Julia type system is dynamic (types are unknown until runtime), but types can be declared, optionally bringing the advantages of static type systems.

This gives users the freedom to choose between an easy and convenient language, or a clearer, faster, and more robust one (or a combination of the two).

Julia types: a hierarchical tree

At the bottom:  concrete types.
Above:     abstract types (concepts for collections of concrete types).
At the top:     the Any type, encompassing all types.

noshadow

From O’Reilly

One common type missing in this diagram is the boolean type.

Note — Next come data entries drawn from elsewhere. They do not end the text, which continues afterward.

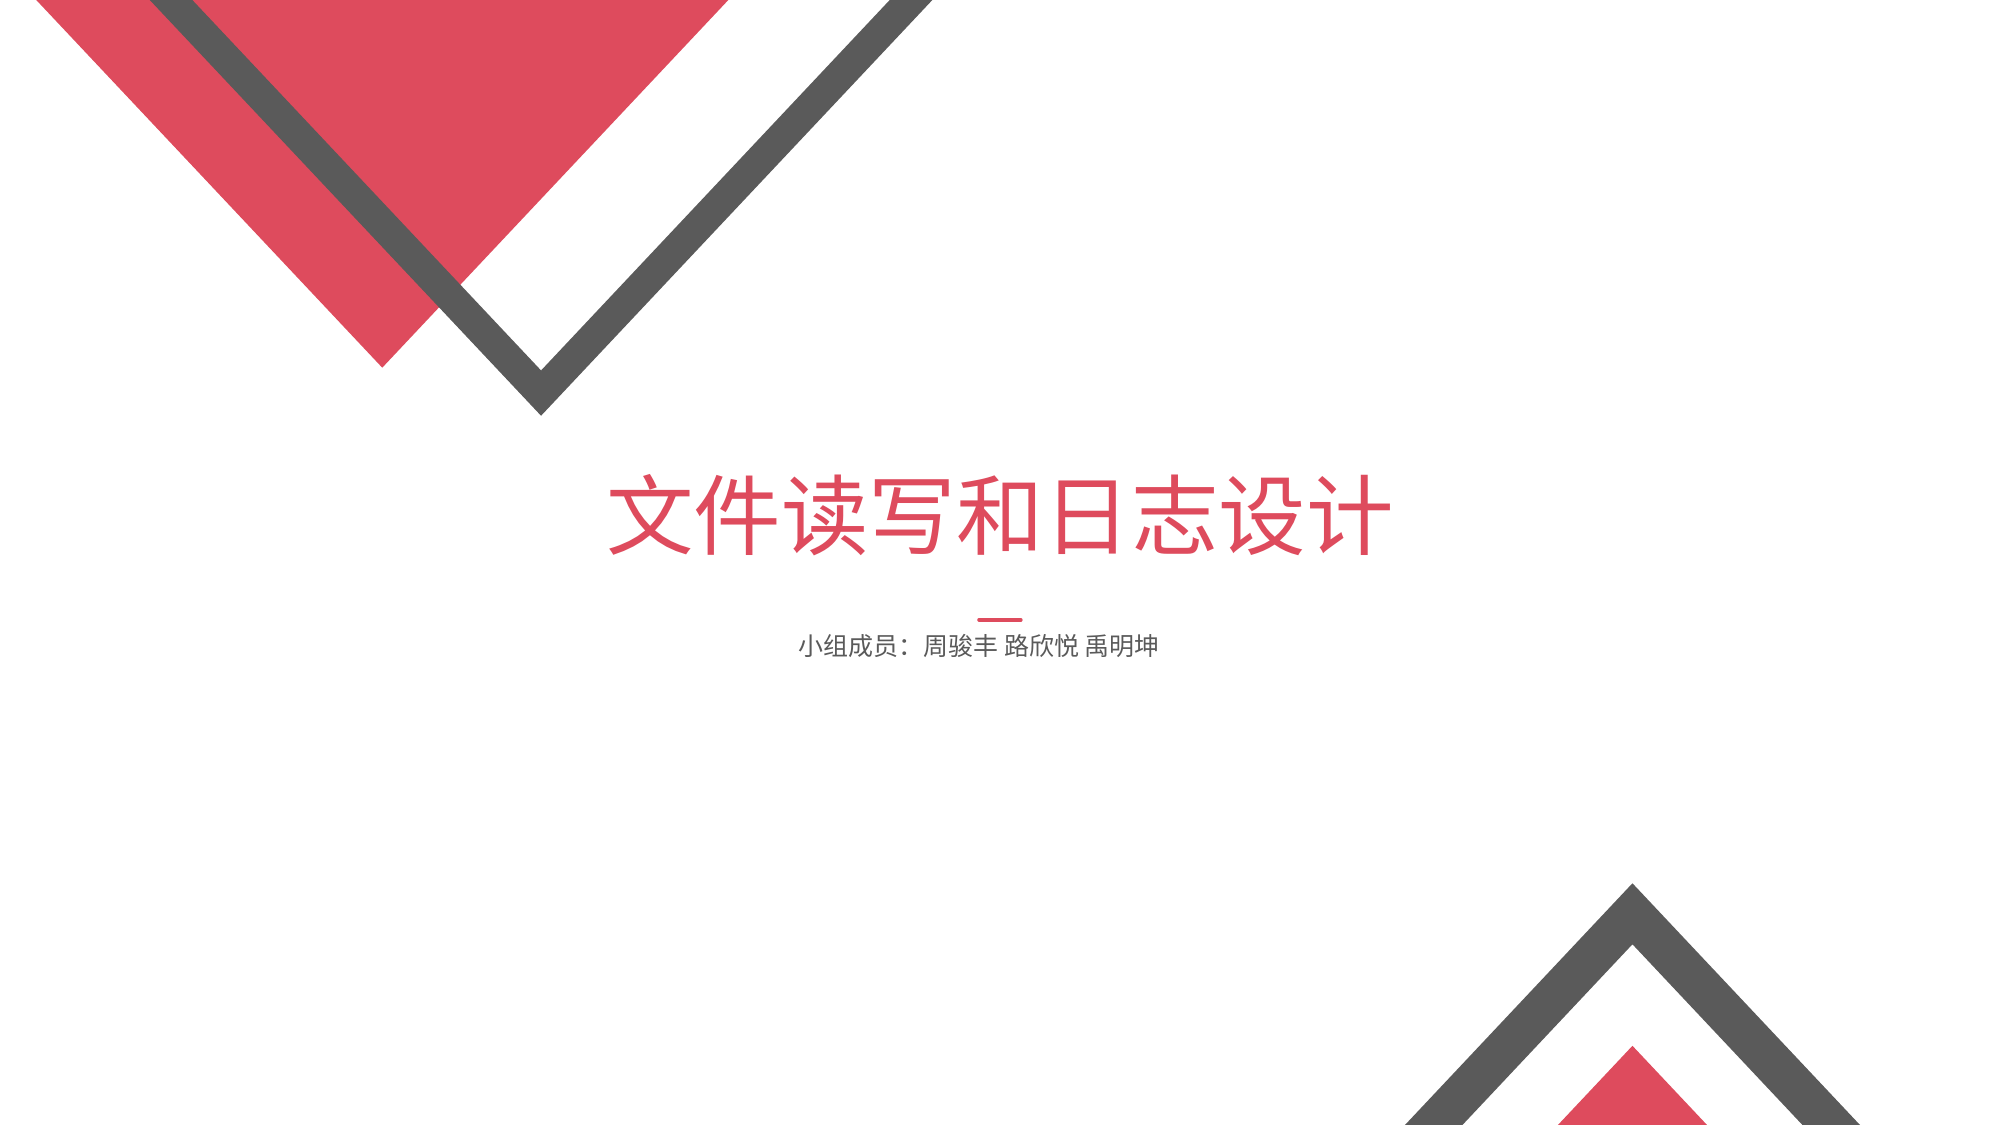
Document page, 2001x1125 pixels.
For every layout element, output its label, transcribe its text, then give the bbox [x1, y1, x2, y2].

text_box [1403, 881, 1862, 1125]
text_box 文件读写和日志设计 [516, 453, 1484, 574]
text_box [148, 0, 934, 418]
text_box [1556, 1044, 1709, 1125]
text_box 小组成员：周骏丰 路欣悦 禹明坤 [704, 623, 1255, 668]
text_box [195, 0, 730, 284]
text_box [34, 0, 439, 370]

It is a subtype of the integer type, as can be tested with the subtype operator <:

Bool <: Integer
true

It can also be made obvious by the following:

false == 0
true
true == 1
true
a = true;
b = false;
3a + 2b
3

Optional type declaration

Done with ::

<value>::<type>

Example:

2::Int
2

Illustration of type safety

This works:

2::Int
2

This doesn’t work:

2.0::Int
LoadError: TypeError: in typeassert, expected Int64, got a value of type Float64

Type declaration is not yet supported on global variables; this is used in local contexts such as inside a function.

Example:

function floatsum(a, b)
    (a + b)::Float64
end
floatsum (generic function with 1 method)

This works:

floatsum(2.3, 1.0)
3.3

This doesn’t work:

floatsum(2, 4)
LoadError: TypeError: in typeassert, expected Float64, got a value of type Int64

Information and conversion

The typeof function gives the type of an object:

typeof(2)
Int64
typeof(2.0)
Float64
typeof("Hello, World!")
String
typeof(true)
Bool
typeof((2, 4, 1.0, "test"))
Tuple{Int64, Int64, Float64, String}

Conversion between types is possible in some cases:

Int(2.0)
2
typeof(Int(2.0))
Int64
Char(2.0)
'\x02': ASCII/Unicode U+0002 (category Cc: Other, control)
typeof(Char(2.0))
Char

Stylistic convention

The names of types start with a capital letter and camel case is used in multiple-word names.